Where better to start a countdown than Space City?
Fifteen months out from the next World Cup, the clock is certainly ticking in the minds of Scotland's players and coaches as they train in the sultry heat of Houston ahead of Saturday's match with the USA at the BBVA Compass Stadium.
Those few players who are undertaking the whole of a summer tour that will take in Canada, Argentina and South Africa as well as the current stop, will chalk up an impressive number of air miles along the way, but the more pressing concern for all of them will be the impression they make on Vern Cotter, who officially took over the reins as head coach earlier this week.
And the most pressing of all is for those who have particular points to prove. Players like Tim Visser, for instance. The Dutch-born winger missed all of last season's Tests after suffering a double leg fracture in Edinburgh's RaboDirect PRO12 match against Treviso in October, so he is well aware this is his first chance to make an impression.

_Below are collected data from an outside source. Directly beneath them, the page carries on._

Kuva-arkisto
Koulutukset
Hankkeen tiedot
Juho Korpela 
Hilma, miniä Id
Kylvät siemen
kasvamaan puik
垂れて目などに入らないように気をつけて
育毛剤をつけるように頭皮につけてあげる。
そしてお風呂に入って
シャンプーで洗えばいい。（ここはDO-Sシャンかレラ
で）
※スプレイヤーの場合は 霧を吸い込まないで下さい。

The process is mutual, of course. Cotter comes to the Scotland fold with a reputation as a straight talker and a hard task-master, and on the evidence of the past few days it is well deserved as far as Visser is concerned.
"We have definitely seen that side," said the 12-times-capped 27-year-old. "He does not say much. He says what he wants you to do and then lets you get on with it. At the same time if he wants you to do things slightly differently he will come up to you and tell you personally.

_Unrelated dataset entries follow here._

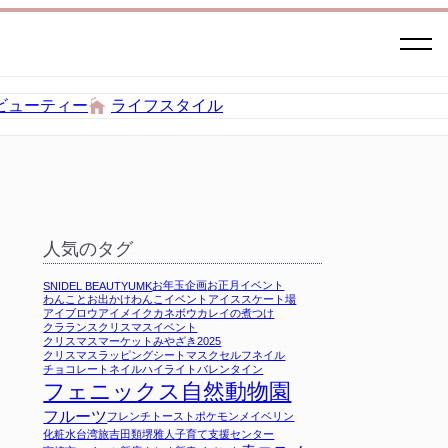
ビューティー
ライフスタイル
人気のタグ
お年玉企画
お正月イベント
SNIDEL BEAUTY
UMK
わんことお出かけ
わんこイベント
アイススケート場
アイブロウ
アイメイク
カネボウ
カレイの煮つけ
クラランス
クリスマスイベント
クリスマスマーケットみやざき2025
クリスマスラッピング
シートマスク
セルフネイル
チョコレート
ネイル
ハイライト
バレンタイン
フェニックス自然動物園
フルーツ
フレンチトースト
ポケモン
メイベリン
化粧水
台湾旅
吉田類
堺雅人
子育て支援センター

"It is a bit nervous up until you meet him and figure out what he is about and then it gets exciting. With new coaches - and in my time at Edinburgh I have had quite a few - it is all about doing what the coach wants you to do.

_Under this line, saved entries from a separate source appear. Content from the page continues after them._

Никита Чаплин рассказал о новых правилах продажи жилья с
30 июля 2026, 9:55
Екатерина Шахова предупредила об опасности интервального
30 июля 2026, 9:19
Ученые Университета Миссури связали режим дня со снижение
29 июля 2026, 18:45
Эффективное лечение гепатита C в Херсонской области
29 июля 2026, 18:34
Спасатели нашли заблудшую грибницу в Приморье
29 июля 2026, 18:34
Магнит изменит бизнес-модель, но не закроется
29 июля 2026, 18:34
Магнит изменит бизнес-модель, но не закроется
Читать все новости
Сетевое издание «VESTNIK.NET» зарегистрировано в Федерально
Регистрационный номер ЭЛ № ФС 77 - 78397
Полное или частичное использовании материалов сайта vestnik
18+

"Some rugby players don't understand that. They think they should do what they think is best. But part of being a pro rugby player, and why you are being paid for this, is to do what the coach wants you to do."
It could be argued, of course, that sitting out this season's Six Nations and the last autumn Tests added up to a positive career move, but Visser found the long haul back from injury to be an intensely frustrating period. So severe were the fractures of his leg that he was virtually confined to his couch for the first two months, and he then had to go through the inevitably anxious steps of testing the leg in increasingly demanding circumstances.
"The last part, the going from leg weights into running, was really weird after a double leg break," he explained. "I was running on it, but I didn't know if I could put my whole weight on it. I was a bit nervous about going back into contact training, but the first thing [Edinburgh flanker] Roddy Grant did was make a low tackle right where I broke my leg and it was fine."
Another doubt, perhaps more in the minds of Edinburgh fans than Visser's own, was whether his legendary scoring gifts had also survived the rehabilitation period. Goodness knows, he was missed while he was away, but he put those troubled minds at rest with two tries in the four starts he was able to make in the last few weeks of the PRO12 season.
And yet, his absence also saw the rise of Glasgow's Tommy Seymour as a first-choice starter for Scotland, as well as the emergence of Dougie Fife. As his involvement in the current tour is limited to the North American leg, Visser is only too aware that he needs to put down his marker quickly.
He said: "I definitely need to impress and I want to impress; I'm really hungry about that now. A while ago I was only at the stage of just hoping to be on tour, but now I'm at the stage where I really want to impress again. With the World Cup coming up, it's all about trying to stake your claim."
Thus far, at least, he is happy with what he has seen of Cotter the coach at work. "He is really into intensity," said Visser. "The type of training we have been doing is short and intense - real hard work, but that is brilliant because as a player you would rather be on the training paddock for short, hard times and for the work to be harder because that is how it is in games."
Cotter has also been allowing longer plays to develop on the training pitch to test the stamina of his players in conditions that, even with an evening kick-off on Saturday, will be as fierce as many of them will ever have faced.
"That was tough," said Visser of the lung-busters. "After three minutes a few of the boys were breathing heavily. But so will they [the Americans]. If we can get used to it in training and we can prove that we are fitter than them in the game then it is a level playing field."